Are coroutines asynchronous? ›Coroutines are not asyncronous by standard, but using the await and async (C# 5.0 and . NET 4.5) keyword you can make them to. In the context of Unity, coroutines seem to refer to iterator methods.
How do coroutines work internally? ›The way that Kotlin coroutines work internally is by using something called continuations. Continuations basically allow us to resume some work at the exact point it was suspended. The way it works is that when we call a suspendable function, its local variables are created on the stack.
Are coroutines production ready? ›coroutines is designed for production use. It is pretty well covered with tests, lots of things are already optimized, all the changes are made considering the issues of backwards compatibility with previously compiled code.
Is coroutine a loop? ›The coroutine should start from the beginning, wait some seconds, send the Message and then start again from top, so it loops. But every time it keeps hanging at the SendMessage function and sends its message every frame.

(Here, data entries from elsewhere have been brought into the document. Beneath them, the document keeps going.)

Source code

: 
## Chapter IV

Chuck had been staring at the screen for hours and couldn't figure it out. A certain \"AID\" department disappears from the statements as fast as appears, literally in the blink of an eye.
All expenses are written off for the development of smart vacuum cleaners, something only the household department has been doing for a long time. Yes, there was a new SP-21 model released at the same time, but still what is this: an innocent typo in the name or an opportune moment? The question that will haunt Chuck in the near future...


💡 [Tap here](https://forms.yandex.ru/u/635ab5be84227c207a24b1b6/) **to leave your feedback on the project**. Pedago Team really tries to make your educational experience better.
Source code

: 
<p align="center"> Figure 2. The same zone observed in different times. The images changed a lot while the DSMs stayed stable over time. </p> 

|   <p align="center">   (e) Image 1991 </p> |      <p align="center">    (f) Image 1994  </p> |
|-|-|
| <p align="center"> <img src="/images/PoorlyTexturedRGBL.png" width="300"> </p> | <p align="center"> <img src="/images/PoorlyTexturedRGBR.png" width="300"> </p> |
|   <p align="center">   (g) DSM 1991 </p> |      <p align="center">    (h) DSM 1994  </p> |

What is the difference between coroutine and subroutine? ›Subroutines have a single entry point. Coroutines are generalizations of subroutines. They are used for cooperative multitasking where a process voluntarily yield (give away) control periodically or when idle in order to enable multiple applications to be run simultaneously.
Do coroutines run on different threads? ›A coroutine is an instance of suspendable computation. It is conceptually similar to a thread, in the sense that it takes a block of code to run that works concurrently with the rest of the code. However, a coroutine is not bound to any particular thread.